- [TEXT SHOWN]:
•••

The ongoing medical needs of hundreds of millions of American do not magically stop in this pandemic. Lawmakers urgently need to address the damaging impact that our current response to Covid-19 is having on our outpatient care infrastructure. Despite the $130 billion earmarked for hospital support
in the $2 trillion coronavirus rescue package, large numbers of outpatient clinics are shutting down nationwide as they struggle to interpret contradictory, vaguely-worded government directives.
On one hand, health care facilities are deemed "essential" businesses that should remain open in state lockdowns. On the other hand, directives such as Surgeon General Jerome Adams' on March 14
request that providers "please consider stopping elective procedures until we can #FlattentheCurve."
A growing tide of outpatient clinics find it difficult to remain in business because of these conflicting guidelines. Is outpatient health care essential in this crisis, or is it elective?
In a March 18 briefing,
Centers for Medicare and Medicaid Services administrator Seema Verma said government guidelines canceling elective medicine "will help surgeons, patients and hospitals prioritize what is essential, while leaving the ultimate decision in the hands of state and local health officials and those clinicians who have direct responsibility to their patients." In essence, outpatient doctors should treat patients only for emergency procedures.
However, there are numerous diseases where each day of delay can lead to an ever mounting public health crisis that will remain long after Covid-19 has been contained. Should mammograms, colonoscopies, diabetic wound checks, skin cancer exams and cataract surgeries really be put on indefinite hold when we consider the enormous societal burden of cancer, diabetes, heart conditions and ophthalmic disease in the elderly?
Outpatient care facilities provide invaluable support within our health care system, which is why an extraordinary group of partners and I co-founded Chicago Pacific Founders
, a strategic firm that invests exclusively in healthcare services, including outpatient clinics.
At the end of 2019, the Bureau of Labor Statistics estimated there were more than 621,000 ambulatory care centers
actively providing care in the United States. However, because true emergencies account for a tiny percentage of a clinic's daily business, outpatient facilities have seen a sharp decline in patient traffic in recent weeks. In Texas, the chief executive for Premier Family Physicians, a network of 42 Austin-based primary care providers, reported that patient visits had dropped by about 30%
because of the coronavirus, even when accounting for an increase in virtual visits.
These clinics cannot afford to stay open for potential emergencies. As Premier's CEO shared with The Texas Tribune,
"To take away 30, 40% of your volume, the margins in your primary care business will run out in a matter of weeks or months." These economics explain why large numbers of outpatient facilities are in the process of shutting down.
Everyday health problems don't disappear in a pandemic. Within a short time, outpatient closures will lead to the further overcrowding of emergency departments with non-Covid-19 patients. This will make treating pandemic-affected patients more challenging and worsen the very capacity problem the government was attempting to solve by delaying elective procedures.
Administrators for the University of Pittsburgh Medical Center (UPMC) pressed this point when they decided to continue routine visits and some elective surgeries. In an internal policy document,
obtained by Yahoo News, system administrators wrote that they would need to take an approach to elective care that could co-exist with Covid-19 priorities.

•••

- [INFORMATION]:

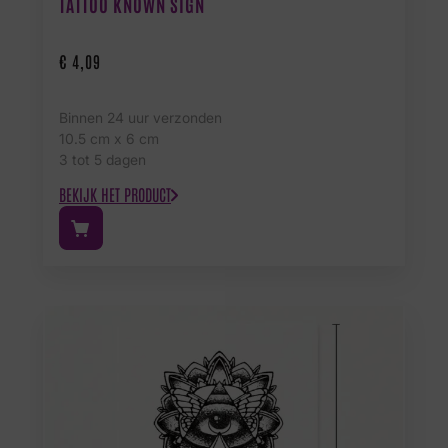
TATTOO KNOWN SIGN
€
4,09
Binnen 24 uur verzonden
10.5 cm x 6 cm
3 tot 5 dagen
BEKIJK HET PRODUCT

•••

- [ASSIGNMENT]:
Copy the stretch from "A growing tide" through "is it elective?" from the piece on outpatient clinics.

- [SOLUTION TO THIS PROBLEM]:
A growing tide of outpatient clinics find it difficult to remain in business because of these conflicting guidelines. Is outpatient health care essential in this crisis, or is it elective?